## Work to complete
What is needed is an exact copy of every entry, without the pictures.

## Extracted material

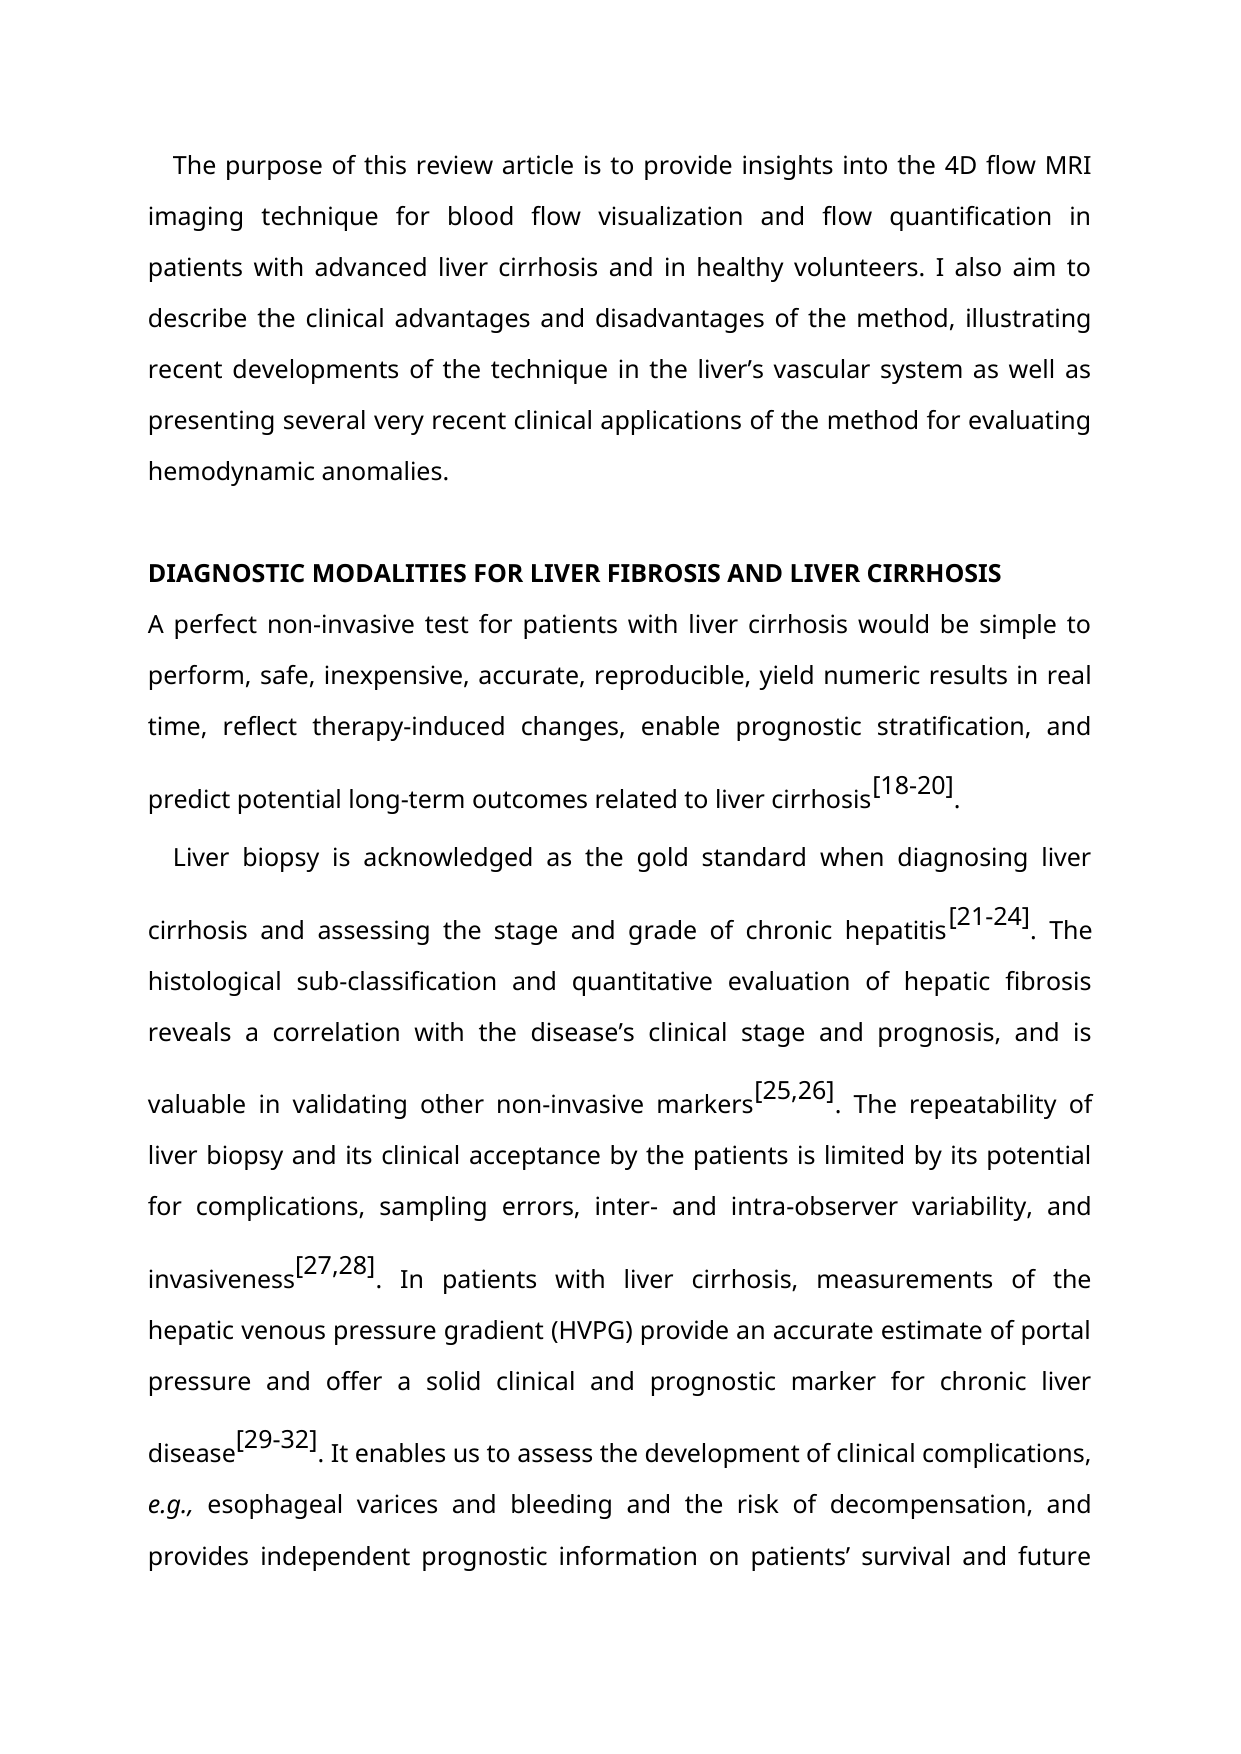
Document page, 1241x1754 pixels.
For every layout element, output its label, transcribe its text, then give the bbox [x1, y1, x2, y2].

text A perfect non-invasive test for patients with liver cirrhosis would be simple to perform, safe, inexpensive, accurate, reproducible, yield numeric results in real time, reflect therapy-induced changes, enable prognostic stratification, and predict potential long-term outcomes related to liver cirrhosis[18-20]. [148, 607, 1093, 816]
text DIAGNOSTIC MODALITIES FOR LIVER FIBROSIS AND LIVER CIRRHOSIS [148, 556, 1093, 590]
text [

## Task output
Document page, 1241x1754 pixels.
For every layout element, output its label, transcribe its text, then give the bbox [x1, y1, x2, y2].

text A perfect non-invasive test for patients with liver cirrhosis would be simple to perform, safe, inexpensive, accurate, reproducible, yield numeric results in real time, reflect therapy-induced changes, enable prognostic stratification, and predict potential long-term outcomes related to liver cirrhosis[18-20]. [148, 607, 1093, 816]
text DIAGNOSTIC MODALITIES FOR LIVER FIBROSIS AND LIVER CIRRHOSIS [148, 556, 1093, 590]
text [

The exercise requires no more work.